The third quarter of 2009 included a valuation allowance adjustment for income taxes and a one-time charge for terminated financing charges. Adjusting for these items, net income would have been $0.18 per share. A reconciliation of these items is provided at the end of this news release.
Fiscal 2010 Outlook
Based on third-quarter performance, the company has increased its previous guidance and now expects to report full-year 2010 earnings per share of between $0.52 and $0.55. The company’s fourth-quarter outlook anticipates year-over-year profit improvement and positive same-store growth, although at a slower pace, as year-over-year comparisons now are more difficult and the company’s outlook for the macro-environment anticipates slow growth and continued volatility.
The company concluded the third quarter of 2010 with 392 stores and expects to end fiscal 2010 with a comparable number of stores after netting planned store openings and closings.
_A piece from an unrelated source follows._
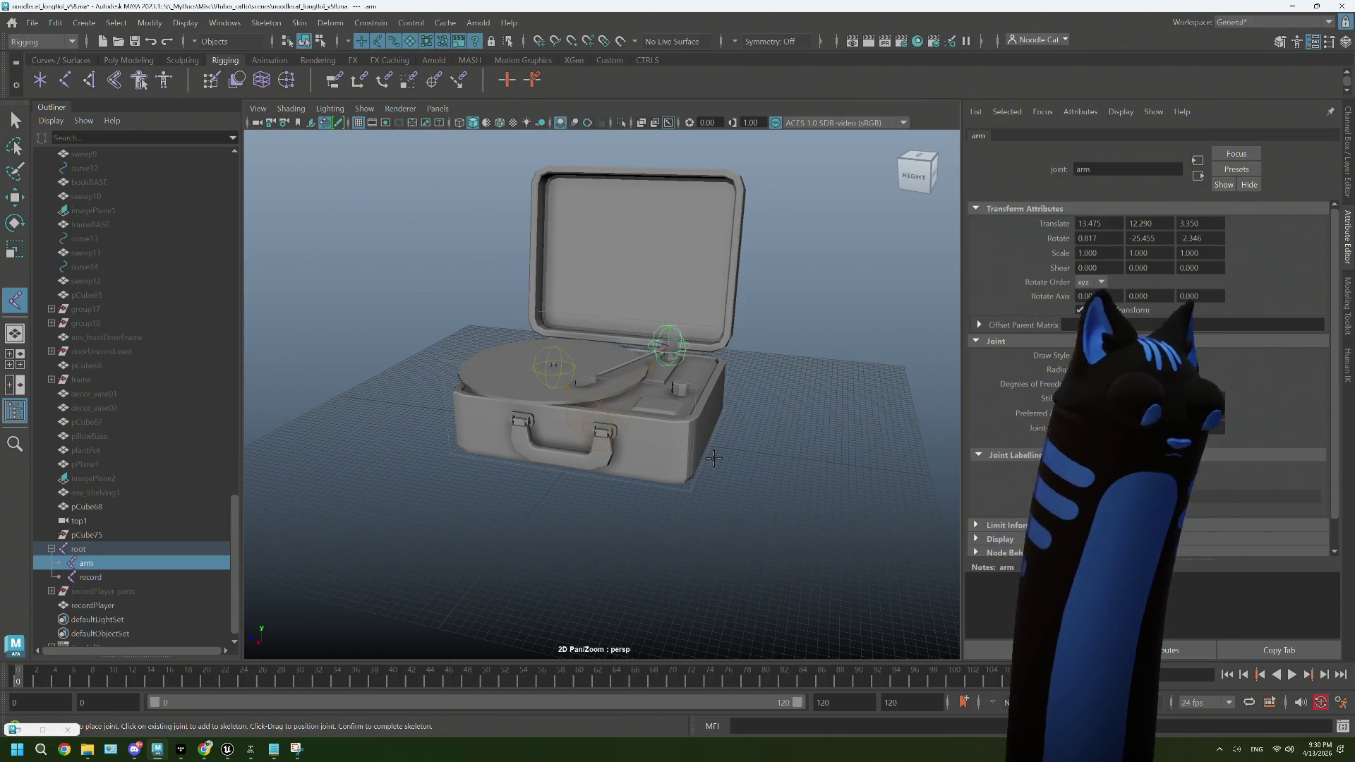
{"action": "left_click", "coordinate": [706, 421]}
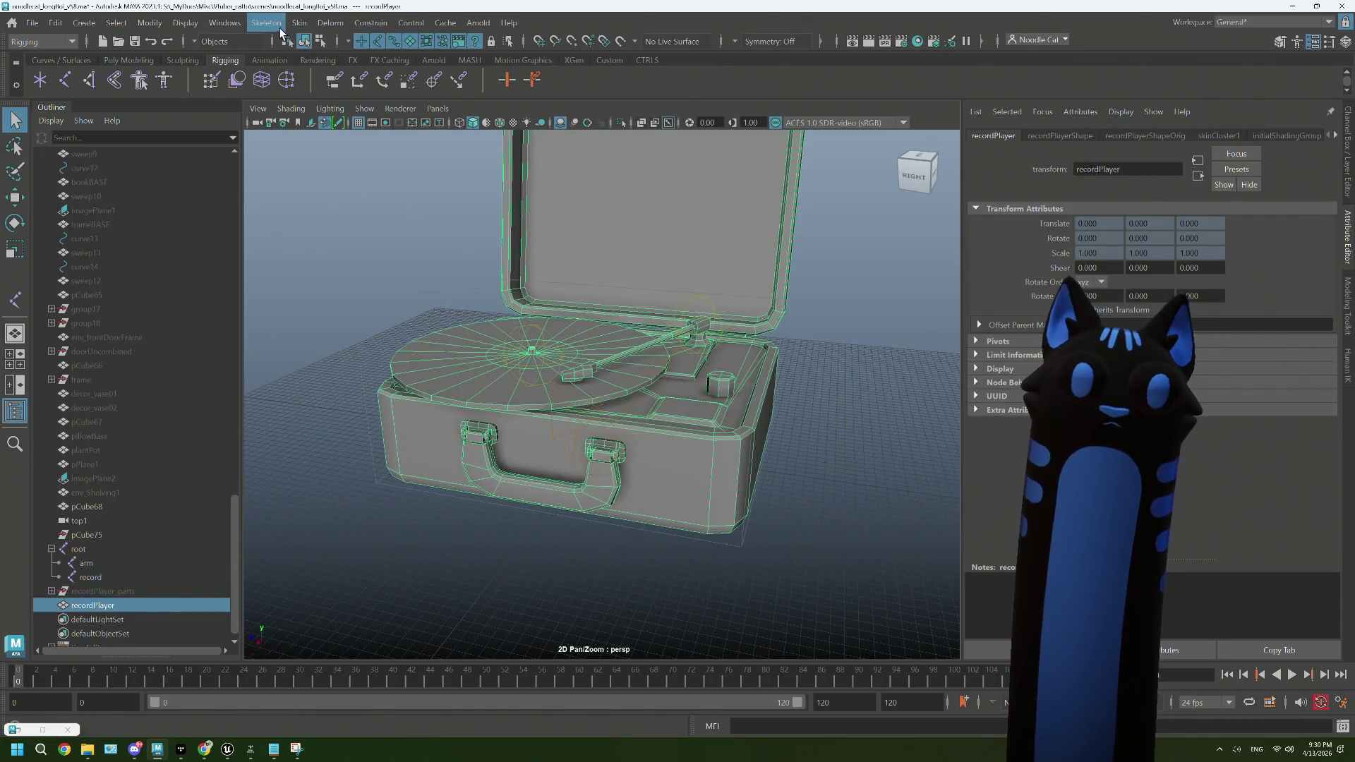
{"action": "left_click", "coordinate": [300, 23]}
Step: Select the arm joint and zero out its Rotate values
{"action": "scroll", "scroll_direction": "up", "scroll_amount": 3}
The company anticipates 2010 capital expenditures of approximately $8 million.
Conference Call
Management will host its regularly scheduled conference call to discuss the company’s results at 5 p.m. Eastern Time today (4 p.m. Central; 2 p.m. Pacific). To listen to the call, please dial (800) 593-9959 (international participants dial (517) 308-9340) and reference the passcode “Sleep.” To access the webcast, please visit the investor relations area of the Select Comfort website.
A replay will remain available until midnight Central Time, Oct. 29, 2010, by dialing (203) 369-1117. The webcast replay will remain available in the investor relations area of the company’s website for approximately 60 days.
About Select Comfort Corporation: Founded more than 20 years ago and based in Minneapolis, Select Comfort Corporation designs, manufactures, markets and supports a line of adjustable-firmness mattresses featuring air-chamber technology, branded the Sleep Number® bed, as well as foundations and bedding collection accessories. SELECT COMFORT® products are sold through its approximately 400 company-owned stores located across the United States; select bedding retailers; direct marketing operations; and online at www.sleepnumber.com.